What to produce: Your answer must be an exact transcription of the data, with every picture omitted.

[Saved entries]
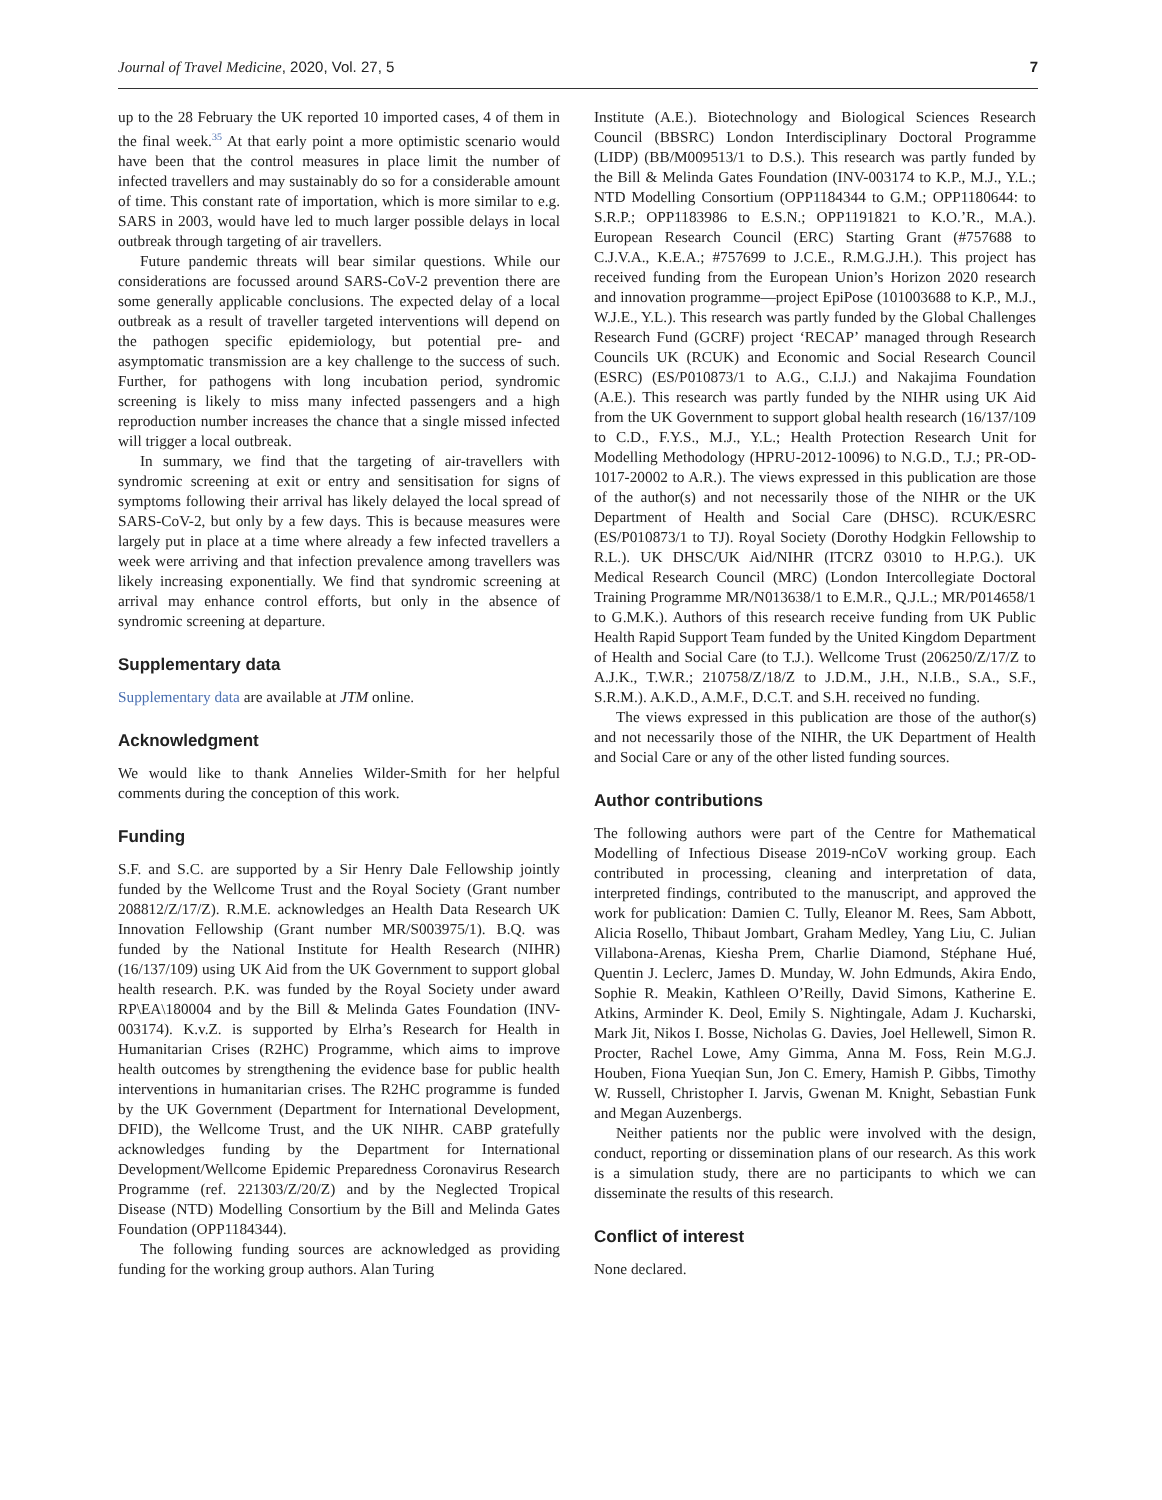Journal of Travel Medicine, 2020, Vol. 27, 5 7
up to the 28 February the UK reported 10 imported cases, 4 of them in the final week.<sup>35</sup> At that early point a more optimistic scenario would have been that the control measures in place limit the number of infected travellers and may sustainably do so for a considerable amount of time. This constant rate of importation, which is more similar to e.g. SARS in 2003, would have led to much larger possible delays in local outbreak through targeting of air travellers.
Future pandemic threats will bear similar questions. While our considerations are focussed around SARS-CoV-2 prevention there are some generally applicable conclusions. The expected delay of a local outbreak as a result of traveller targeted interventions will depend on the pathogen specific epidemiology, but potential pre- and asymptomatic transmission are a key challenge to the success of such. Further, for pathogens with long incubation period, syndromic screening is likely to miss many infected passengers and a high reproduction number increases the chance that a single missed infected will trigger a local outbreak.
In summary, we find that the targeting of air-travellers with syndromic screening at exit or entry and sensitisation for signs of symptoms following their arrival has likely delayed the local spread of SARS-CoV-2, but only by a few days. This is because measures were largely put in place at a time where already a few infected travellers a week were arriving and that infection prevalence among travellers was likely increasing exponentially. We find that syndromic screening at arrival may enhance control efforts, but only in the absence of syndromic screening at departure.
Supplementary data
Supplementary data are available at JTM online.
Acknowledgment
We would like to thank Annelies Wilder-Smith for her helpful comments during the conception of this work.
Funding
S.F. and S.C. are supported by a Sir Henry Dale Fellowship jointly funded by the Wellcome Trust and the Royal Society (Grant number 208812/Z/17/Z). R.M.E. acknowledges an Health Data Research UK Innovation Fellowship (Grant number MR/S003975/1). B.Q. was funded by the National Institute for Health Research (NIHR) (16/137/109) using UK Aid from the UK Government to support global health research. P.K. was funded by the Royal Society under award RP\EA\180004 and by the Bill & Melinda Gates Foundation (INV-003174). K.v.Z. is supported by Elrha’s Research for Health in Humanitarian Crises (R2HC) Programme, which aims to improve health outcomes by strengthening the evidence base for public health interventions in humanitarian crises. The R2HC programme is funded by the UK Government (Department for International Development, DFID), the Wellcome Trust, and the UK NIHR. CABP gratefully acknowledges funding by the Department for International Development/Wellcome Epidemic Preparedness Coronavirus Research Programme (ref. 221303/Z/20/Z) and by the Neglected Tropical Disease (NTD) Modelling Consortium by the Bill and Melinda Gates Foundation (OPP1184344).
The following funding sources are acknowledged as providing funding for the working group authors. Alan Turing
Institute (A.E.). Biotechnology and Biological Sciences Research Council (BBSRC) London Interdisciplinary Doctoral Programme (LIDP) (BB/M009513/1 to D.S.). This research was partly funded by the Bill & Melinda Gates Foundation (INV-003174 to K.P., M.J., Y.L.; NTD Modelling Consortium (OPP1184344 to G.M.; OPP1180644: to S.R.P.; OPP1183986 to E.S.N.; OPP1191821 to K.O.’R., M.A.). European Research Council (ERC) Starting Grant (#757688 to C.J.V.A., K.E.A.; #757699 to J.C.E., R.M.G.J.H.). This project has received funding from the European Union’s Horizon 2020 research and innovation programme—project EpiPose (101003688 to K.P., M.J., W.J.E., Y.L.). This research was partly funded by the Global Challenges Research Fund (GCRF) project ‘RECAP’ managed through Research Councils UK (RCUK) and Economic and Social Research Council (ESRC) (ES/P010873/1 to A.G., C.I.J.) and Nakajima Foundation (A.E.). This research was partly funded by the NIHR using UK Aid from the UK Government to support global health research (16/137/109 to C.D., F.Y.S., M.J., Y.L.; Health Protection Research Unit for Modelling Methodology (HPRU-2012-10096) to N.G.D., T.J.; PR-OD-1017-20002 to A.R.). The views expressed in this publication are those of the author(s) and not necessarily those of the NIHR or the UK Department of Health and Social Care (DHSC). RCUK/ESRC (ES/P010873/1 to TJ). Royal Society (Dorothy Hodgkin Fellowship to R.L.). UK DHSC/UK Aid/NIHR (ITCRZ 03010 to H.P.G.). UK Medical Research Council (MRC) (London Intercollegiate Doctoral Training Programme MR/N013638/1 to E.M.R., Q.J.L.; MR/P014658/1 to G.M.K.). Authors of this research receive funding from UK Public Health Rapid Support Team funded by the United Kingdom Department of Health and Social Care (to T.J.). Wellcome Trust (206250/Z/17/Z to A.J.K., T.W.R.; 210758/Z/18/Z to J.D.M., J.H., N.I.B., S.A., S.F., S.R.M.). A.K.D., A.M.F., D.C.T. and S.H. received no funding.
The views expressed in this publication are those of the author(s) and not necessarily those of the NIHR, the UK Department of Health and Social Care or any of the other listed funding sources.
Author contributions
The following authors were part of the Centre for Mathematical Modelling of Infectious Disease 2019-nCoV working group. Each contributed in processing, cleaning and interpretation of data, interpreted findings, contributed to the manuscript, and approved the work for publication: Damien C. Tully, Eleanor M. Rees, Sam Abbott, Alicia Rosello, Thibaut Jombart, Graham Medley, Yang Liu, C. Julian Villabona-Arenas, Kiesha Prem, Charlie Diamond, Stéphane Hué, Quentin J. Leclerc, James D. Munday, W. John Edmunds, Akira Endo, Sophie R. Meakin, Kathleen O’Reilly, David Simons, Katherine E. Atkins, Arminder K. Deol, Emily S. Nightingale, Adam J. Kucharski, Mark Jit, Nikos I. Bosse, Nicholas G. Davies, Joel Hellewell, Simon R. Procter, Rachel Lowe, Amy Gimma, Anna M. Foss, Rein M.G.J. Houben, Fiona Yueqian Sun, Jon C. Emery, Hamish P. Gibbs, Timothy W. Russell, Christopher I. Jarvis, Gwenan M. Knight, Sebastian Funk and Megan Auzenbergs.
Neither patients nor the public were involved with the design, conduct, reporting or dissemination plans of our research. As this work is a simulation study, there are no participants to which we can disseminate the results of this research.
Conflict of interest
None declared.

Answer area:
Journal of Travel Medicine, 2020, Vol. 27, 5 7
up to the 28 February the UK reported 10 imported cases, 4 of them in the final week.<sup>35</sup> At that early point a more optimistic scenario would have been that the control measures in place limit the number of infected travellers and may sustainably do so for a considerable amount of time. This constant rate of importation, which is more similar to e.g. SARS in 2003, would have led to much larger possible delays in local outbreak through targeting of air travellers.
Future pandemic threats will bear similar questions. While our considerations are focussed around SARS-CoV-2 prevention there are some generally applicable conclusions. The expected delay of a local outbreak as a result of traveller targeted interventions will depend on the pathogen specific epidemiology, but potential pre- and asymptomatic transmission are a key challenge to the success of such. Further, for pathogens with long incubation period, syndromic screening is likely to miss many infected passengers and a high reproduction number increases the chance that a single missed infected will trigger a local outbreak.
In summary, we find that the targeting of air-travellers with syndromic screening at exit or entry and sensitisation for signs of symptoms following their arrival has likely delayed the local spread of SARS-CoV-2, but only by a few days. This is because measures were largely put in place at a time where already a few infected travellers a week were arriving and that infection prevalence among travellers was likely increasing exponentially. We find that syndromic screening at arrival may enhance control efforts, but only in the absence of syndromic screening at departure.
Supplementary data
Supplementary data are available at JTM online.
Acknowledgment
We would like to thank Annelies Wilder-Smith for her helpful comments during the conception of this work.
Funding
S.F. and S.C. are supported by a Sir Henry Dale Fellowship jointly funded by the Wellcome Trust and the Royal Society (Grant number 208812/Z/17/Z). R.M.E. acknowledges an Health Data Research UK Innovation Fellowship (Grant number MR/S003975/1). B.Q. was funded by the National Institute for Health Research (NIHR) (16/137/109) using UK Aid from the UK Government to support global health research. P.K. was funded by the Royal Society under award RP\EA\180004 and by the Bill & Melinda Gates Foundation (INV-003174). K.v.Z. is supported by Elrha’s Research for Health in Humanitarian Crises (R2HC) Programme, which aims to improve health outcomes by strengthening the evidence base for public health interventions in humanitarian crises. The R2HC programme is funded by the UK Government (Department for International Development, DFID), the Wellcome Trust, and the UK NIHR. CABP gratefully acknowledges funding by the Department for International Development/Wellcome Epidemic Preparedness Coronavirus Research Programme (ref. 221303/Z/20/Z) and by the Neglected Tropical Disease (NTD) Modelling Consortium by the Bill and Melinda Gates Foundation (OPP1184344).
The following funding sources are acknowledged as providing funding for the working group authors. Alan Turing
Institute (A.E.). Biotechnology and Biological Sciences Research Council (BBSRC) London Interdisciplinary Doctoral Programme (LIDP) (BB/M009513/1 to D.S.). This research was partly funded by the Bill & Melinda Gates Foundation (INV-003174 to K.P., M.J., Y.L.; NTD Modelling Consortium (OPP1184344 to G.M.; OPP1180644: to S.R.P.; OPP1183986 to E.S.N.; OPP1191821 to K.O.’R., M.A.). European Research Council (ERC) Starting Grant (#757688 to C.J.V.A., K.E.A.; #757699 to J.C.E., R.M.G.J.H.). This project has received funding from the European Union’s Horizon 2020 research and innovation programme—project EpiPose (101003688 to K.P., M.J., W.J.E., Y.L.). This research was partly funded by the Global Challenges Research Fund (GCRF) project ‘RECAP’ managed through Research Councils UK (RCUK) and Economic and Social Research Council (ESRC) (ES/P010873/1 to A.G., C.I.J.) and Nakajima Foundation (A.E.). This research was partly funded by the NIHR using UK Aid from the UK Government to support global health research (16/137/109 to C.D., F.Y.S., M.J., Y.L.; Health Protection Research Unit for Modelling Methodology (HPRU-2012-10096) to N.G.D., T.J.; PR-OD-1017-20002 to A.R.). The views expressed in this publication are those of the author(s) and not necessarily those of the NIHR or the UK Department of Health and Social Care (DHSC). RCUK/ESRC (ES/P010873/1 to TJ). Royal Society (Dorothy Hodgkin Fellowship to R.L.). UK DHSC/UK Aid/NIHR (ITCRZ 03010 to H.P.G.). UK Medical Research Council (MRC) (London Intercollegiate Doctoral Training Programme MR/N013638/1 to E.M.R., Q.J.L.; MR/P014658/1 to G.M.K.). Authors of this research receive funding from UK Public Health Rapid Support Team funded by the United Kingdom Department of Health and Social Care (to T.J.). Wellcome Trust (206250/Z/17/Z to A.J.K., T.W.R.; 210758/Z/18/Z to J.D.M., J.H., N.I.B., S.A., S.F., S.R.M.). A.K.D., A.M.F., D.C.T. and S.H. received no funding.
The views expressed in this publication are those of the author(s) and not necessarily those of the NIHR, the UK Department of Health and Social Care or any of the other listed funding sources.
Author contributions
The following authors were part of the Centre for Mathematical Modelling of Infectious Disease 2019-nCoV working group. Each contributed in processing, cleaning and interpretation of data, interpreted findings, contributed to the manuscript, and approved the work for publication: Damien C. Tully, Eleanor M. Rees, Sam Abbott, Alicia Rosello, Thibaut Jombart, Graham Medley, Yang Liu, C. Julian Villabona-Arenas, Kiesha Prem, Charlie Diamond, Stéphane Hué, Quentin J. Leclerc, James D. Munday, W. John Edmunds, Akira Endo, Sophie R. Meakin, Kathleen O’Reilly, David Simons, Katherine E. Atkins, Arminder K. Deol, Emily S. Nightingale, Adam J. Kucharski, Mark Jit, Nikos I. Bosse, Nicholas G. Davies, Joel Hellewell, Simon R. Procter, Rachel Lowe, Amy Gimma, Anna M. Foss, Rein M.G.J. Houben, Fiona Yueqian Sun, Jon C. Emery, Hamish P. Gibbs, Timothy W. Russell, Christopher I. Jarvis, Gwenan M. Knight, Sebastian Funk and Megan Auzenbergs.
Neither patients nor the public were involved with the design, conduct, reporting or dissemination plans of our research. As this work is a simulation study, there are no participants to which we can disseminate the results of this research.
Conflict of interest
None declared.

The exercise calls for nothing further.